Now that my memory has been jogged, I'll have to find to these books for my daughter to read! :cool:
 
A Cricket in Times Square by George Selden. It's the only book I still remember enjoying reading. I also read some enid blyton and hardy boys but never really got into those.
 
This is an easy one. I remember being read Enid Blyton gallor as a kid. I still have a vivid memory of sitting on my living room floor and pawing through the first three pages of 'The Magic Faraway Tree' and feeling so chuffed that I was reading it myself. I must have been about 4 or so, so it was pretty slow going. I think I read the first 3 pages over and over because every time I'd sit down to read it I had to start at the beginning again and after 3 pages I'd get restless and find something else to do.
 
i babysit 2 nine year olds who are not into reading at all and so i have been taking them to the library to try and hook them in. i keep finding books that i had read and then get caught up in the memories. last week i found gordan kormans bruno and boots series, hilarious!!! loved those 2 whacky kids from macdonald hall.
 
Pippi Longstocking & Ramona the Pest(I think thats the title). Then I read a lot of Nancy Drew which led later to Agatha Christie. :)
 
I'm sure it wasn't my first time reading a chapter book, but my first memory of a chapter book was reading Walter Farley's The Black Stallion (long before they made it into a movie). I remember one moment vividly: sitting in our electric-blue lounge chair, in the corner of the livingroom, reading the big race scene at the end of the book. The suspense had me so wound up that I was kicking my feet and squealing, racing to get to the end of the scene to see whether Alec and The Black won the race. It was the first time a book had drawn me into its world and created such emotion. I never forgot. It was also my first series of books--read nearly all of them. The other favorite series was the Betsy-Tacy books by Maude Harte Lovelace.
 
It had to be the Laura Ingles Wilder set at age six/seven. That same year I read all the Beverly Cleary, all the Nancy Drew, a bunch of Apple paperbacks geared toward that age group; ( Boys are Yucko springs to mind,) Judy Blume and a lot of animal books. My first 'grown up' chapter novel was Agatha Christie's ''Sleeping Murder'' at nine.
 
::thinks:: I believe that my first chapter books were all members of two series. I don't remember which series came first, but my mother and I used to take turns reading them to each other every night.
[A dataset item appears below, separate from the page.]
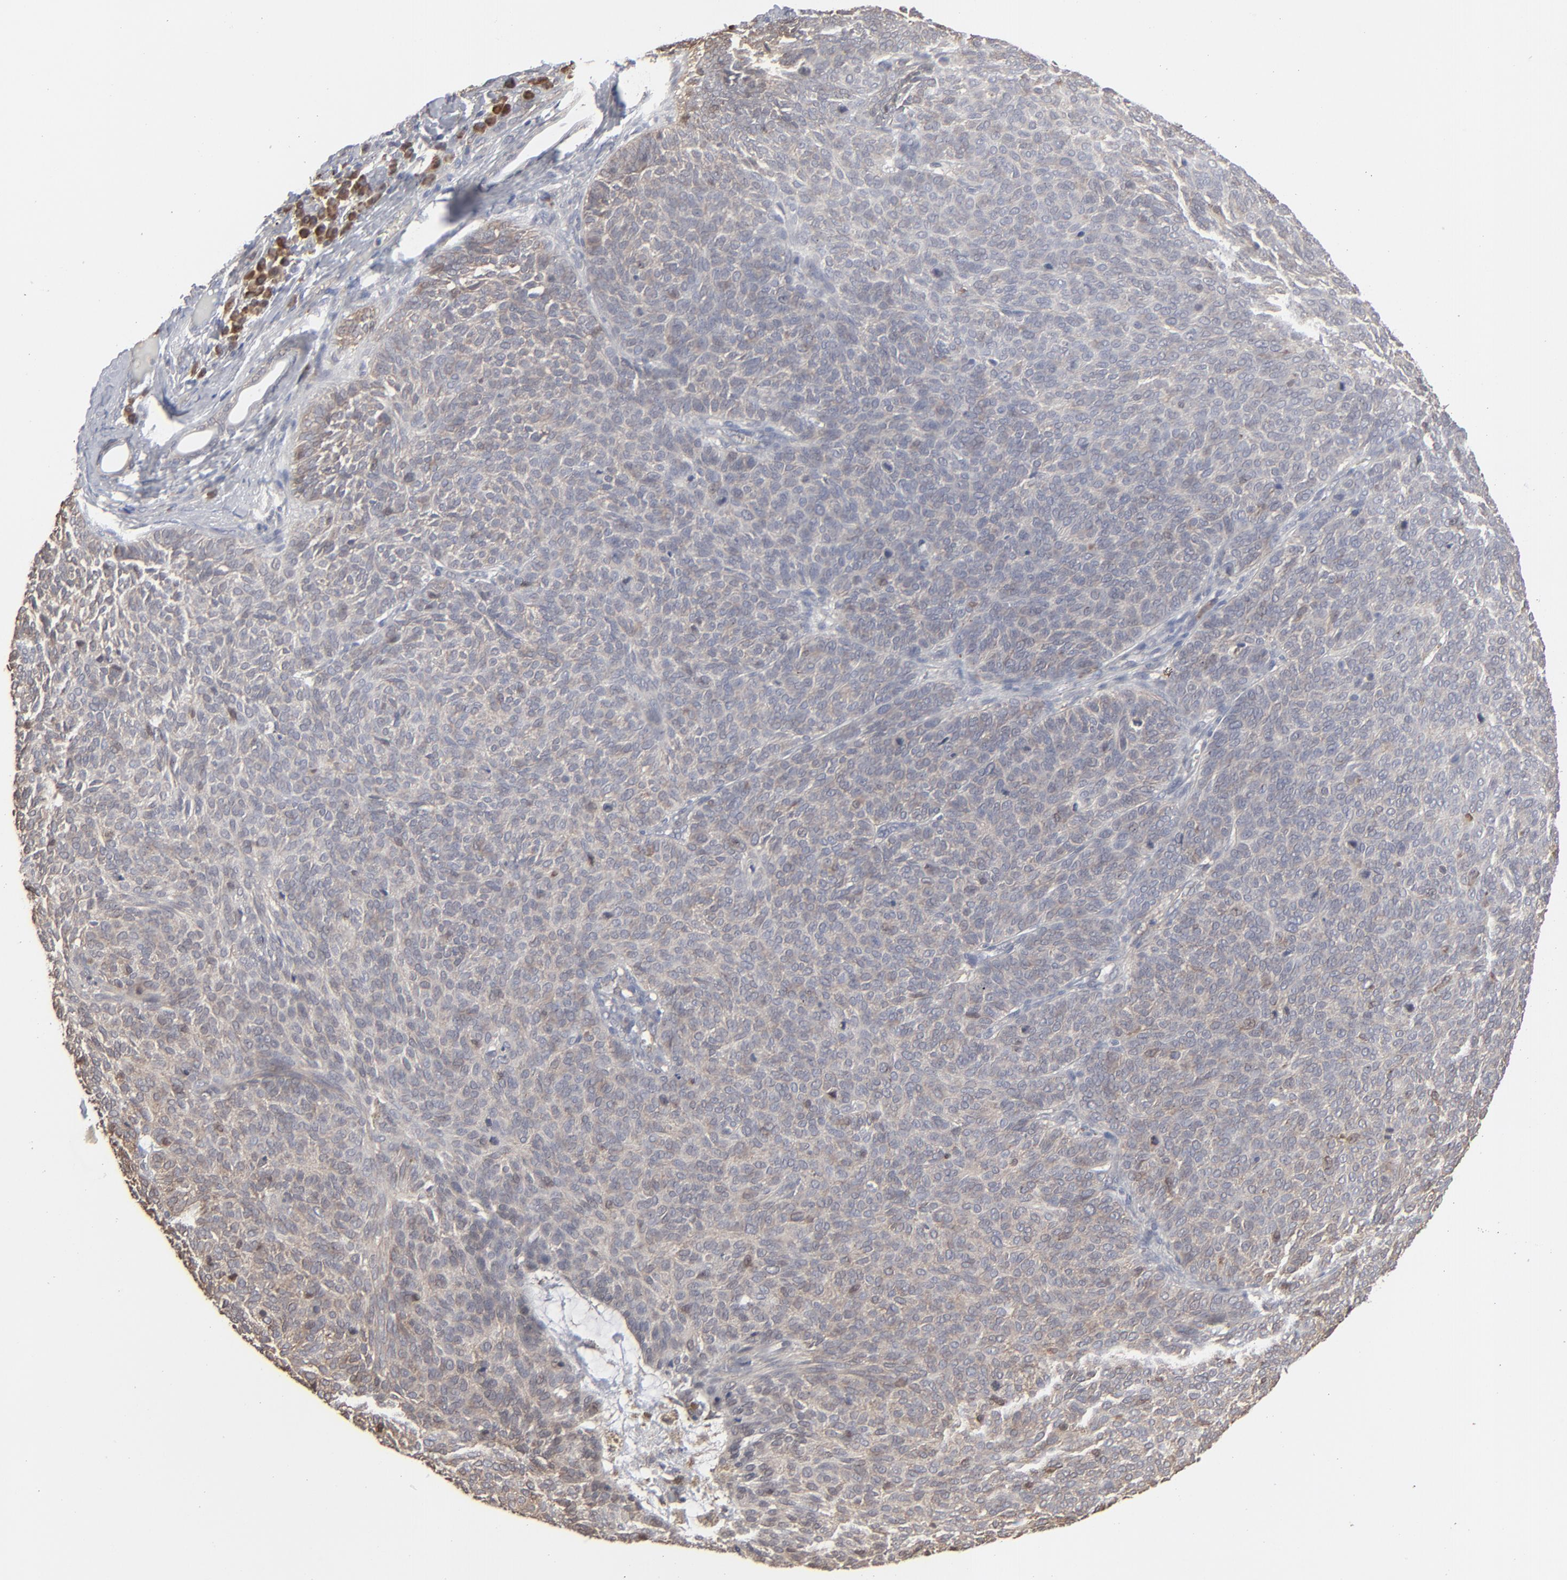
{"staining": {"intensity": "weak", "quantity": ">75%", "location": "cytoplasmic/membranous"}, "tissue": "skin cancer", "cell_type": "Tumor cells", "image_type": "cancer", "snomed": [{"axis": "morphology", "description": "Basal cell carcinoma"}, {"axis": "topography", "description": "Skin"}], "caption": "Immunohistochemical staining of basal cell carcinoma (skin) exhibits low levels of weak cytoplasmic/membranous protein staining in approximately >75% of tumor cells.", "gene": "NME1-NME2", "patient": {"sex": "male", "age": 63}}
One was The Adventure Books by Enid Blyton, each one titled something like The Island of Adventure or The Valley of Adventure. The other series was The Chronicles of Narnia. Oh, and the first book I read entirely on my own was Alice's Adventures in Wonderland and Through The Looking Glass. I consider the two to be one book, really.
 
I don't really remember off hand, but most likely it was the Babysitter Club books, or Nancy Drew, or the book Wait Until Helen Comes.
 
'Robinson Crusoe' by Daniel Defoe.

Hard to forget. Last year I edited the entire unabridged manuscript into a more smooth-flowing version. It was well-received.

I just couldn't help myself...:)
 
I think it was at the end of grade one or the beginning of grade two when I started to read "chapter books" (I don't like the name and classify them as easy novels) and the first ones that I read were from the Ramona series by Beverely Clearly. The first book that I remember buying was Ramona the Pest; I was in grade two at the time.
 
For me it was Jules Verne. Books such as Around the World in Eighty Days, Journey to the Center of the Earth, and Twenty Thousand Leagues Under The Sea captivated me in my youth.